The MTT viability assay was performed as described by Mosmann [20] Briefly, SK-N-SH cells (50000 cells per well of a 96 well plate) were treated with the respective flavonoid for 24 h and subsequently incubated with 1 mg/mL of 3-(4,5-dimethylthiazol-2-yl)-2,5-diphenyl tetrazolium bromide (MTT) for 2 h at 37 °C before excess MTT was aspirated. The residual formazan crystals were dissolved in 100 μL of dimethylsulfoxide and quantified at 595 nm, using a microplate reader (Model 680, BIO-RAD, Munich, Germany).

3.7. Immunoblot Analysis

SK-N-SH cells (50000 cells per well of a 96 well plate) were treated with the flavonoids for 6 h and subsequently lysed in 5 × SDS electrophoresis sample buffer.
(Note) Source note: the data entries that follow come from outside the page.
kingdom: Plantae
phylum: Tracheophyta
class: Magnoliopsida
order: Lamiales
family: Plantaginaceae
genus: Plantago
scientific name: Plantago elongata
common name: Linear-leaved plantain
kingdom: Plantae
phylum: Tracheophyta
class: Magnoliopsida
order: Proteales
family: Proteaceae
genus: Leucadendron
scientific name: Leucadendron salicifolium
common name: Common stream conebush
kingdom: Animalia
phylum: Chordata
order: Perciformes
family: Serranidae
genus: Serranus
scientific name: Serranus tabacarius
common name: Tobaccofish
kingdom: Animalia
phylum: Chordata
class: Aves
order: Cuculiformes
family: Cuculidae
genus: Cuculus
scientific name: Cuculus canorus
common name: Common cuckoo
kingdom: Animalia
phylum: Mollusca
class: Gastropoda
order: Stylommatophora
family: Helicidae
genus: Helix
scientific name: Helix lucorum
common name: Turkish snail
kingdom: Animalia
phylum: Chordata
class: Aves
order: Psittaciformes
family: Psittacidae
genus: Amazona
Lysates were sonicated and boiled for 3 min before proteins were separated by SDS-polyacrylamide gel electrophoresis, transferred onto a polyvinylidene difluoride membrane (EMD Millipore, Billerica, MA, USA) and blocked with 5% dry milk in Tris-buffered saline. Antibodies, raised against caspase-3, cleaved caspase-3, phospho-AMPK (Thr172), phospho-eEF2 (Thr56), eEF2, phospho-eIF2alpha (Ser51), phospho-eIF4E (Ser209) or α-tubulin were used for detection of specific proteins (Cell Signaling Technology, Danvers, MA, USA). After repeated washing, the specific bands were visualized using horseradish peroxidase-conjugated anti-rabbit IgG and enhanced chemiluminescence reagents (GE Healthcare, München, Germany).

3.8. Statistical Analysis

Data are shown as mean ± s.d. Statistical analysis was performed using the GraphPad Prism 5 software (GraphPad, La Jolla, CA, USA) and one-way or two way analysis of variance (ANOVA) followed by the Bonferroni post hoc test. Results were considered significant with p ≤ 0.05.